I next tested with a few recent Spanish news articles, requesting a two-sentence summary of each. Here’s the output summary of an article on the Laniakea supercluster:

Las galaxias no están distribuidas al azar en todo el universo, sino que se encuentran en grupos, al igual que nuestro propio Grupo Local, que contiene docenas de galaxias, y en cúmulos masivos, que poseen cientos de galaxias, todas interconectadas en una red de filamentos en la que se ensartan como perlas. Estos expertos han bautizado al supercúmulo con el nombre de ‘Laniakea’, que significa “cielo inmenso” en hawaiano, como informan en un artículo de la edición de este jueves de Nature. Una galaxia entre dos estructuras de este tipo puede quedar atrapada en un tira y afloja gravitacional en el que el equilibrio de las fuerzas gravitacionales que rodean las estructuras a gran escala determina el movimiento de la galaxia.

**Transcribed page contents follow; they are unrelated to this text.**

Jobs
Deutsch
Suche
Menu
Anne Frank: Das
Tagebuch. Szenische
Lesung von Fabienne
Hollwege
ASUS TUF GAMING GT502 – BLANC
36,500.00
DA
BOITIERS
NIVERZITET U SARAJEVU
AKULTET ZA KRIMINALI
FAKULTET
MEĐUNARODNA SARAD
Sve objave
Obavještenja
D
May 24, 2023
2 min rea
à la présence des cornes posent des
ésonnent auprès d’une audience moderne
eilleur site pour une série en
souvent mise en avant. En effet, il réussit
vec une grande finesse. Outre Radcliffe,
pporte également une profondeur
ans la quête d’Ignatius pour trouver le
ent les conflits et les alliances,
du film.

And another on Argentinian debt:

La inclusión de la capital de Francia como nueva jurisdicción para hacer efectivos los desembolsos a los acreedores ha sido una iniciativa del bloque ‘cristinista’ para ganar los votos de algunos legisladores opositores. Por ejemplo, los legisladores del Frente Renovador, también peronista pero no ‘cristinista’, según la prensa, acordarían con la inclusión de París, por considerar que allí los pagos estarían a salvo de los fondos especulativos o ‘buitre’. Con esta iniciativa el gobierno de la presidenta Cristina Fernández, viuda de Kirchner, pretende esquivar a la justicia de los Estados Unidos y a los fondos especulativos o ‘buitre’ que ganaron a Argentina un juicio y colocaron al país en ‘default’ parcial.

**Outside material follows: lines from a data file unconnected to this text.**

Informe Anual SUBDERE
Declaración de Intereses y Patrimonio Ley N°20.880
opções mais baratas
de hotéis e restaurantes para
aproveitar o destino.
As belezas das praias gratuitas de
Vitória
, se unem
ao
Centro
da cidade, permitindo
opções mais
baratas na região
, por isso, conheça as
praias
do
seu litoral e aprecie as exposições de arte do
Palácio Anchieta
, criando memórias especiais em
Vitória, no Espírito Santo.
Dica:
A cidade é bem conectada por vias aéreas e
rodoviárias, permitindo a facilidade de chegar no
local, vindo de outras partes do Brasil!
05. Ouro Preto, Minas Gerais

I hope this code serves as a useful example for using basic CoreNLP tools in Spanish. Feel free to follow up below in the comments or by email!

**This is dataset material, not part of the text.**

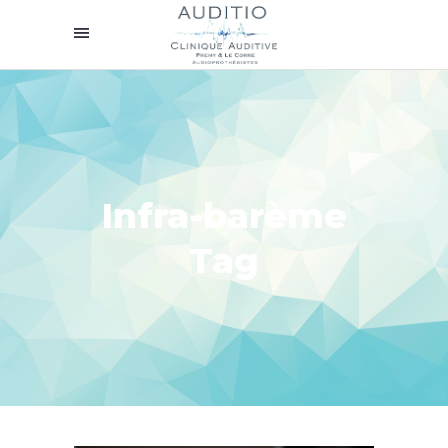
Infra-barème
Tag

  1. I won’t claim this will always give fantastic summarizations, but it’s definitely a quick and easy-to-grasp algorithm. 

  2. If you are interested in how this helper data is constructed, see the DocumentFrequencyCounter class in the GitHub repo. 

  3. This probably could have been optimized quite a bit down to the level of hours – but when you’ve got the time…